PAGE EXCERPT:

********************

A domain on Microsoft 365 needs four DNS records: an SPF TXT record (v=spf1 include:spf.protection.outlook.com -all), two DKIM selector CNAMEs you publish and then enable in the Microsoft Defender portal, a DMARC policy at _dmarc, and the single MX record Microsoft 365 shows for your domain. The exact steps are below.

To authenticate mail from your domain on Microsoft 365 you publish four DNS records. DKIM is the one that trips people up: instead of a single generated TXT key, Microsoft has you publish two selector CNAME records that point back to your tenant, then flip a switch in the Microsoft Defender portal. The other three — SPF, DMARC, and MX — are ordinary DNS entries. The values below are the stable ones; confirm the exact steps against Microsoft's current guide, because the Defender portal layout changes.

SPF

Publish one TXT record at your domain's root (host @):

v=spf1 include:spf.protection.outlook.com -all

include:spf.protection.outlook.com authorizes Microsoft's Exchange Online servers. Microsoft recommends ending the record with -all, a hard fail, rather than the softer ~all. If you also send through another service — a marketing platform, a ticketing system — add its include: before the -all, in the same single record. A domain may publish only one SPF record, and stacking too many includes can trip the ten-lookup limit and cause a PermError. Check the result with the SPF checker.

********************

EXERCISE INSTRUCTIONS:
[A] Please list the four DNS records that the Microsoft 365 email guide says a domain needs.
[B] In the Microsoft 365 email guide, what ending does Microsoft recommend for the SPF record?
[C] Carry on writing the Microsoft 365 email guide after its final sentence.

Stored data
********************

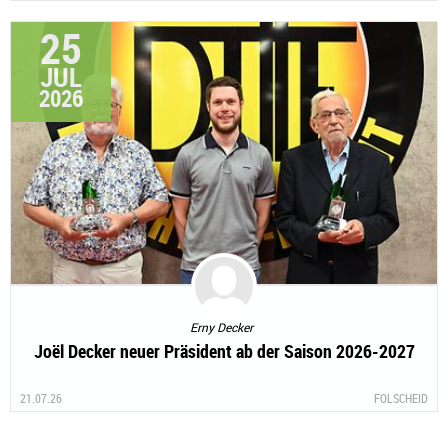
25
JUL
2026
Erny Decker
Joël Decker neuer Präsident ab der Saison 2026-2027
21.07.26
FOLSCHEID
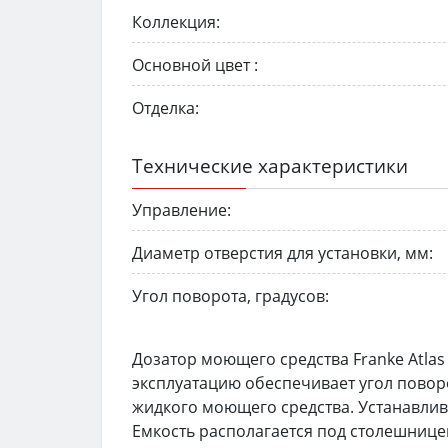
Коллекция:
Основной цвет :
Отделка:
Технические характеристики
Управление:
Диаметр отверстия для установки, мм:
Угол поворота, градусов:
Дозатор моющего средства Franke Atla
эксплуатацию обеспечивает угол повор
жидкого моющего средства. Устанавлив
Емкость располагается под столешнице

********************

YOUR WRITTEN ANSWERS:
[A]
- An SPF TXT record (v=spf1 include:spf.protection.outlook.com -all)
- Two DKIM selector CNAMEs, enabled in the Microsoft Defender portal
- A DMARC policy at _dmarc
- The single MX record Microsoft 365 shows for the domain

[B] Microsoft recommends ending the record with -all, a hard fail, rather than the softer ~all.

[C]
DKIM

This is where Microsoft 365 differs from Google Workspace. Microsoft generates the key pair on its side, so your job is to publish two CNAME records that point at your tenant, then turn signing on:

  1. Add two CNAME records in your DNS:

    • Host selector1._domainkey pointing to selector1-<yourdomain>._domainkey.<tenant>.onmicrosoft.com
    • Host selector2._domainkey pointing to selector2-<yourdomain>._domainkey.<tenant>.onmicrosoft.com

    In the target, <yourdomain> is your domain with the dots replaced by dashes, so contoso.com becomes contoso-com, and <tenant> is your initial onmicrosoft.com name. The Microsoft 365 admin center lists the exact target for each selector under your domain — copy those values rather than build them by hand.

  2. Open the Microsoft Defender portal at security.microsoft.com and go to Email & collaboration → Policies & rules → Threat policies → Email authentication settings → DKIM. That path has moved before and may move again, so if a menu name differs, follow Microsoft's DKIM guide.

  3. Select your domain and toggle Enable. Microsoft checks that the two CNAMEs resolve and then starts signing your outgoing mail.

Publish the CNAMEs before you touch the toggle. Enabling DKIM while the records are still propagating returns an error, because Microsoft cannot find the keys it expects to sign with. Once both are live, confirm them with the DKIM checker using the selector selector1.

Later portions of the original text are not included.